Exercise instructions — Leave the pictures out. Transcribe exactly every line from the start of the records through the one containing "VIA 16.8 21 C2NW ;".

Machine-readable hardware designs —
——————

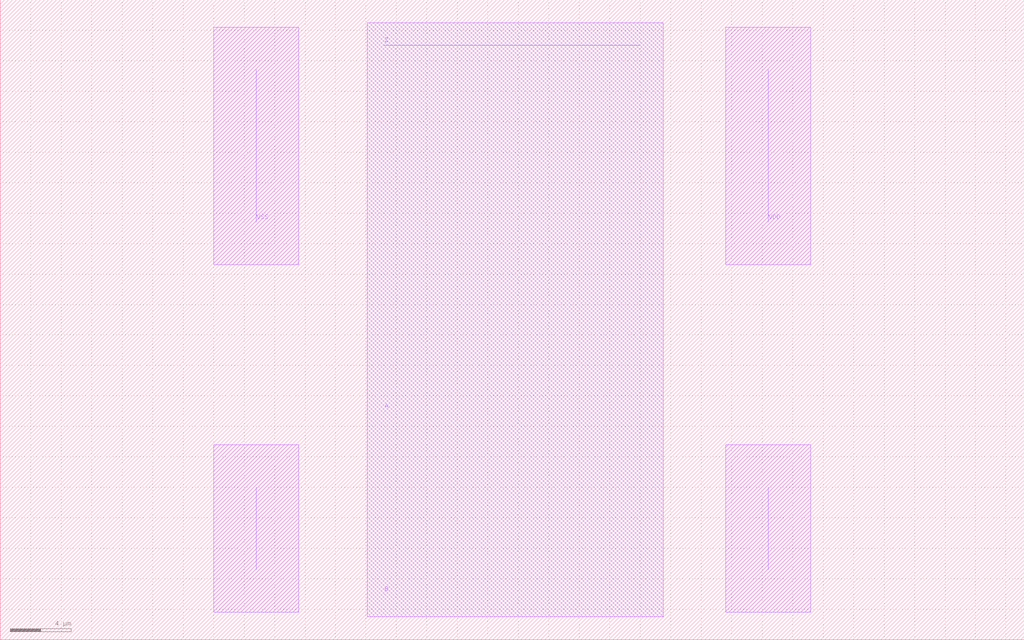
<source format=lef>
MACRO OR2
 FOREIGN OR2S ;
 SIZE 67.2 BY 42 ;
 SYMMETRY X Y ;
 SITE CORE1 ;
 PIN Z DIRECTION OUTPUT ;
 PORT LAYER M2 ;
 PATH 25.2 39 42 39 ;
 END
END Z PIN A DIRECTION INPUT ;
 PORT LAYER M1 ;
 PATH 25.2 15 ;
 END
END A PIN B DIRECTION INPUT ;
 PORT LAYER M1 ;
 PATH 25.2 3 ;
 END
END B PIN VDD DIRECTION INOUT ;
 SHAPE FEEDTHRU ;
 PORT LAYER M1 ;
 WIDTH 5.6 ;
 PATH 50.4 4.6 50.4 10.0 ;
 PATH 50.4 27.4 50.4 37.4 ;
 VIA 50.4 3 C2PW ;
 VIA 50.4 21 C2PW ;
 VIA 50.4 33 C2PW ;
 VIA 50.4 39 C2PW ;
 END
END VDD PIN VSS DIRECTION INOUT ;
 SHAPE FEEDTHRU ;
 PORT LAYER M1 ;
 WIDTH 5.6 ;
 PATH 16.8 4.6 16.8 10.0 ;
 PATH 16.8 27.4 16.8 37.4 ;
 VIA 16.8 3 C2NW ;
 VIA 16.8 15 C2NW ;
 VIA 16.8 21 C2NW ;
 VIA 16.8 33 C2NW ;
 VIA 16.8 39 C2NW ;
 END
END VSS OBS LAYER M1 ;
 RECT 24.1 1.5 43.5 40.5 ;
 END
END OR2

</source>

——————

Exercise response —
<source format=lef>
MACRO OR2
 FOREIGN OR2S ;
 SIZE 67.2 BY 42 ;
 SYMMETRY X Y ;
 SITE CORE1 ;
 PIN Z DIRECTION OUTPUT ;
 PORT LAYER M2 ;
 PATH 25.2 39 42 39 ;
 END
END Z PIN A DIRECTION INPUT ;
 PORT LAYER M1 ;
 PATH 25.2 15 ;
 END
END A PIN B DIRECTION INPUT ;
 PORT LAYER M1 ;
 PATH 25.2 3 ;
 END
END B PIN VDD DIRECTION INOUT ;
 SHAPE FEEDTHRU ;
 PORT LAYER M1 ;
 WIDTH 5.6 ;
 PATH 50.4 4.6 50.4 10.0 ;
 PATH 50.4 27.4 50.4 37.4 ;
 VIA 50.4 3 C2PW ;
 VIA 50.4 21 C2PW ;
 VIA 50.4 33 C2PW ;
 VIA 50.4 39 C2PW ;
 END
END VDD PIN VSS DIRECTION INOUT ;
 SHAPE FEEDTHRU ;
 PORT LAYER M1 ;
 WIDTH 5.6 ;
 PATH 16.8 4.6 16.8 10.0 ;
 PATH 16.8 27.4 16.8 37.4 ;
 VIA 16.8 3 C2NW ;
 VIA 16.8 15 C2NW ;
 VIA 16.8 21 C2NW ;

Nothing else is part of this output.